The identification of various markers in response to different therapies could contribute to better treatment of cancer.40,70, 71, 72, 73, 74 Many of these molecules and agents could be used as markers for assessment of response to treatment in various cancers. For example, in tumor cells, there is an increase in glycolysis rate, DNA synthesis and angiogenesis—the processes that could be utilized for monitoring of cancer patients. Various studies revealed that there are two classes of imaging techniques associated with gene therapy including biodistribution and transduction imaging. Transduction imaging methods could detect transgene-mediated protein production.10 On the other hand, biodistribution-imaging methods could track gene delivery vectors.41 The individual using the above-mentioned imaging techniques is associated with some limitations. For example, transduction pattern may show an inaccurate image of viral biodistribution so that a virus could enter into several cells, but its transgene of interest is not expressed in all transduced cells. Hence, one of the main issues that should be assessed is that of transgene expression and viral particle kinetics in vivo.42 Imaging technologies use different forms of energy when interacting with different tissues.

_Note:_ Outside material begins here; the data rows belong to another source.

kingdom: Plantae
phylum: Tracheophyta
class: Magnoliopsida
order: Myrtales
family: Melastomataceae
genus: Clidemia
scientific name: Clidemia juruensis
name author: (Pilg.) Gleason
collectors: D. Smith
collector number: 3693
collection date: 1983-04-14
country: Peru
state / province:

It has been shown that some techniques, including MRI and CT, are relied on energy–tissue interactions. On the other hand, other techniques such as SPECT and PET are relied on injection of reporter probes, as previously indicated. Imaging techniques are attempted to save time and costs through minimizing the utility of laboratory animals and time-consuming invasive techniques.10 Table 3 summarizes some of the most recent advances in gene therapy and molecular approaches that are utilized to fight cancer in Iranian Academic Medical Centers and Hospitals. In order to drive chemopreventive nanocarriers or nanostructured siRNA or microRNA (miRNA) vehicles, imaging techniques should be performed.1

Table 3 Cancer therapeutic approaches in Iranian Medical schools in recent years
Full size table

Conclusion

What is the best and currently available imaging approach to monitor safety, efficacy and success of a gene therapy protocol? This still represents a major concern in many countries where advanced imaging approaches and equipment are currently introduced into preclinical and clinical practices. Important considerations in choosing the most appropriate technique include gene therapy protocol, tumor type and location, safety, availability, and more precise and accurate data acquisition. Technological progress in imaging techniques will help us not only to develop safe and efficient gene therapy protocols for clinical application but also enable us to monitor therapeutic effects in cancer patients who have received therapeutic genes.